One of India’s fastest-growing digital media organisations, Monk Entertainment, has helped numerous brands steer the path forward navigating the treacherous waters of social media and content creation. 

Viraj Sheth, Co-founder and CEO, and Aayush Tiwari, VP, Talent Management and Music Business at Monk Entertainment, shared their takeaways at a masterclass at TechSparks 2021, YourStory’s flagship startup-tech event. 

Don’t rush into influencer marketing

“Influencer marketing is not cheap,” explains Viraj. He stresses that brands should first establish the brand language, tone, define brand communication, and build a proper landing page as well as social media pages before they take further action. 

Don’t dictate the creative process

“The relationship that an influencer has with the audience has been built over many years,” says Aayush. So, while engaging with a creator, it is necessary for brands to not “break their creative flow”. Instead, provide a larger mandate with deliverables and collaborate with the creator to make the content more organic.

Don’t make a TV commercial 

“An influencer marketing campaign seems seamless,” remarks Viraj. The campaign should feel organic and not like the audience is being force-fed a product. He points out that dictating things like having a bigger logo or a longer integration in a video doesn’t have any real impact in the long run.

Don’t shortlist the wrong influencer 

Simply because an influencer has a large audience doesn’t mean they are the right fit for your product or service. The influencer should align with the genre of your brand. “Ensure the influencer has a significant audience in the region you want to take your product to,” comments Aayush. Checking whether the creator is relevant in your user demographics is key before finalising your collaboration with them.

Ensure communication in writing 

Proper documentation can help avoid issues arising in your relationship with an influencer that you are onboarding.

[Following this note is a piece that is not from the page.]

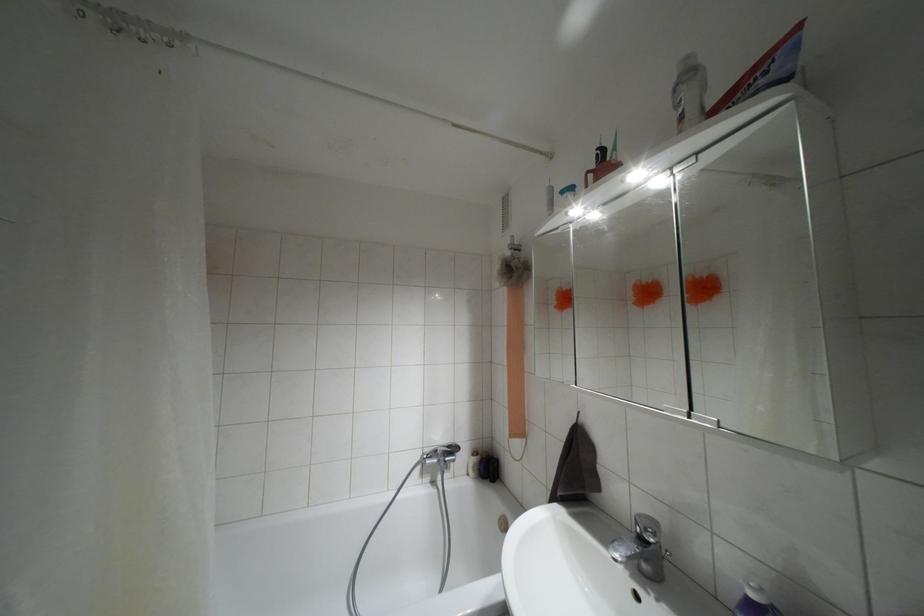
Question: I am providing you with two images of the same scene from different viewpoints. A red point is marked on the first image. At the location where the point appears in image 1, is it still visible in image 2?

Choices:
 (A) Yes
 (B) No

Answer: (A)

Ensuring that your contracts are in place will help with the resolution of any conflicts that may arise later. 

“Don’t haggle with influencers too much because if they’re not happy working with you, they’re not going to add those sweeteners that they might while working with a brand they truly like,” says Viraj. 

Don’t spam influencers 

Viraj also advises against reaching out and following up with influencers if they do not respond. “If they’re not interested in associating with that specific idea or campaign or your brand, calling them 50 times in a day is only going to repel them further,” he shares.

Not following ASCI guidelines 

The Advertising Standards Council of India (ASCI) has certain rules in place for influencer advertising in digital media. Aayush stresses that it is important to incorporate these in every brief sent to influencers. This includes addressing collaborations, paid or unpaid in the post. 

These pointers can help shape a more cohesive influencer marketing strategy regardless of which sector your brand falls in. 

“Influencer marketing is a hybrid of sales and also the glamour and brand value,” concludes Viraj. “Influencers will drive traffic to your website and social media pages, and they will also build branding and marketing value.” And if done right, it can help you drive awareness and build brand recall value.